# Tutorial 8 - State Management (Checkpoints and Time Travel)

## Where You Are in the Learning Journey

```
 Tutorials 1-5      Tutorial 6         Tutorial 7         Tutorial 8
 RAG Fundamentals   ReAct Agent        Reflection         State
 (the retrieval     (T6)               Self-Correction    Management
  pipeline)                            (T7)               (you are here)
```

**What changed from Tutorial 7:** the agent loop is extended with a
**StateManager** that snapshots agent state at every step.
You can pause the agent, inspect any past state, and rewind to any checkpoint.

**What you will learn in this tutorial:**
- What agent state is and why it matters for long-running tasks
- What a checkpoint is: a labelled snapshot of the agent's progress
- How 'time travel' works: restoring the agent to a previous state
- How to use human-in-the-loop review before the agent continues
- Practical use cases for checkpoints (debugging, auditing, recovery)
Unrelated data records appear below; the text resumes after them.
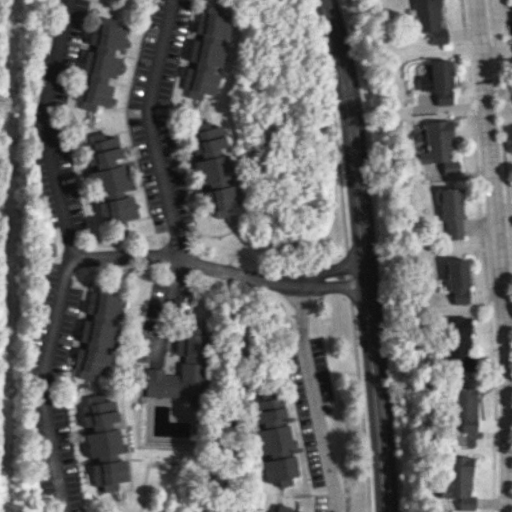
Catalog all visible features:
road: (218, 4)
building: (427, 20)
road: (119, 24)
road: (191, 35)
road: (76, 44)
building: (103, 49)
building: (204, 53)
road: (134, 56)
road: (184, 62)
road: (70, 72)
road: (130, 80)
building: (436, 81)
road: (128, 84)
building: (92, 93)
road: (109, 108)
road: (179, 109)
road: (202, 113)
road: (89, 115)
road: (333, 123)
road: (99, 127)
building: (438, 144)
road: (187, 158)
road: (123, 159)
building: (212, 170)
road: (75, 172)
building: (108, 179)
road: (161, 182)
road: (195, 189)
road: (131, 190)
road: (142, 193)
road: (82, 202)
building: (451, 212)
road: (212, 235)
road: (117, 242)
road: (362, 254)
road: (70, 255)
road: (498, 255)
road: (217, 268)
road: (93, 270)
road: (349, 276)
building: (457, 281)
building: (103, 305)
road: (84, 314)
road: (186, 318)
road: (78, 343)
building: (457, 343)
building: (94, 348)
road: (179, 358)
building: (180, 369)
road: (73, 388)
road: (96, 390)
road: (315, 396)
road: (360, 406)
building: (465, 409)
road: (80, 430)
building: (273, 440)
building: (103, 442)
road: (86, 462)
building: (460, 481)
road: (110, 504)
building: (280, 508)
**Prerequisites:** Tutorials 6 and 7 (understand ReAct and reflection). Python basics.

```mermaid
flowchart LR
    S0[Initial State] --> CP0[Checkpoint 0: start]
    CP0 --> A1[Step 1: retrieve]
    A1 --> CP1[Checkpoint 1: after_step_1]
    CP1 --> A2[Step 2: reason]
    A2 --> CP2[Checkpoint 2: after_step_2]
    CP2 -- Error --> CP1
    CP1 -- Rewind --> A2b[Step 2 retry]
```


## Why Does an Agent Need State Management?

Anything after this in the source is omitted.